YOUR GOAL: From the records below, please repeat exactly the line that has "hfov_deg: 100.5", the line that has "f_number: 7.1", and every line between them, and nothing else.

──────── AVAILABLE DATA ────────

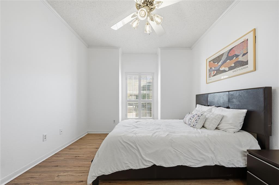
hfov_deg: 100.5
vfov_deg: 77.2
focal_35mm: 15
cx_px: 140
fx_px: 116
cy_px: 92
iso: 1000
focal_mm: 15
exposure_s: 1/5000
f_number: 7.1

────────
──────── AVAILABLE DATA ────────

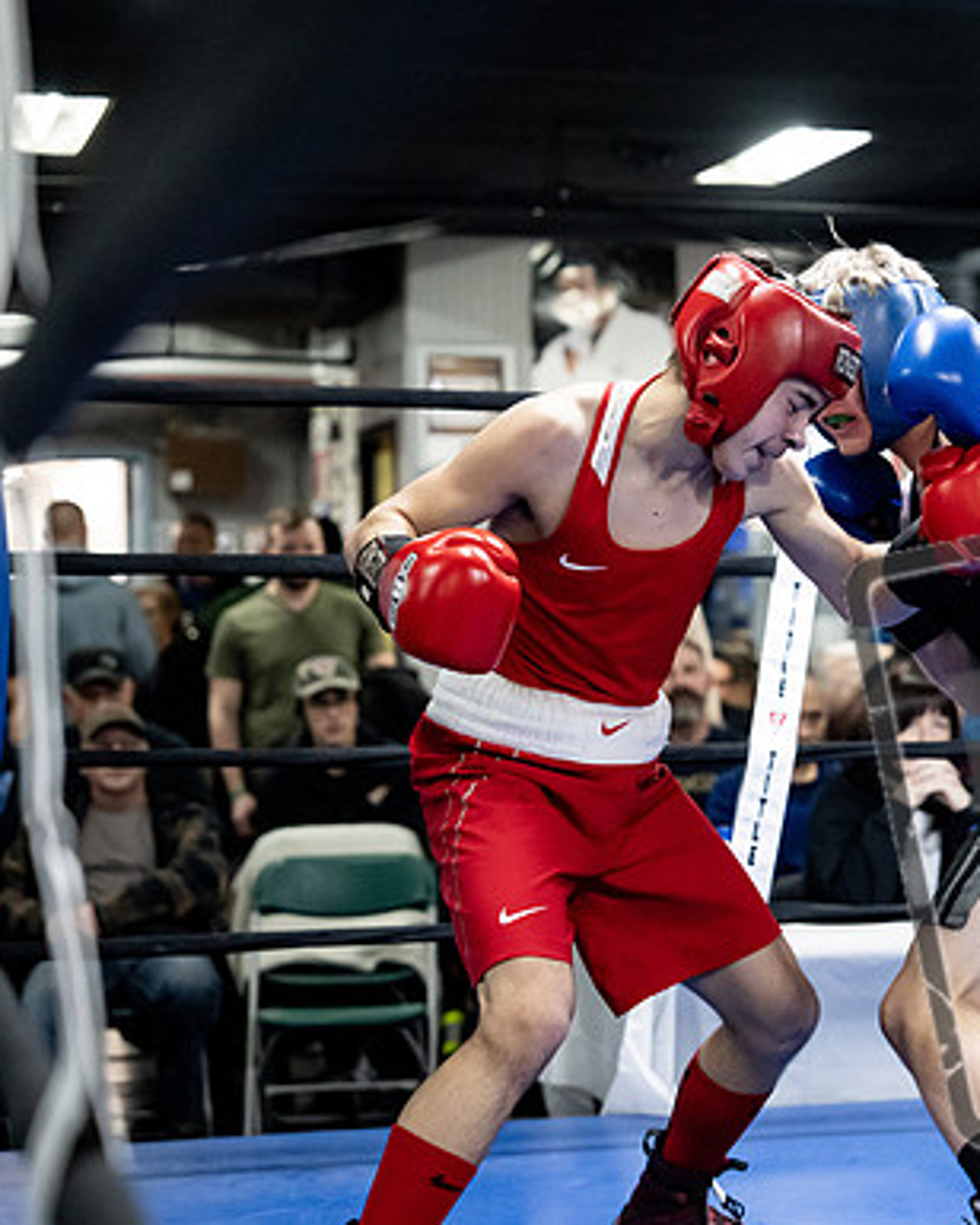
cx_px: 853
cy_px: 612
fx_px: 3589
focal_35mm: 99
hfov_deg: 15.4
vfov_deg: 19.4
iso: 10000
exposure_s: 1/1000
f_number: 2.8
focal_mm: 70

────────

EXPECTED OUTPUT:
hfov_deg: 100.5
vfov_deg: 77.2
focal_35mm: 15
cx_px: 140
fx_px: 116
cy_px: 92
iso: 1000
focal_mm: 15
exposure_s: 1/5000
f_number: 7.1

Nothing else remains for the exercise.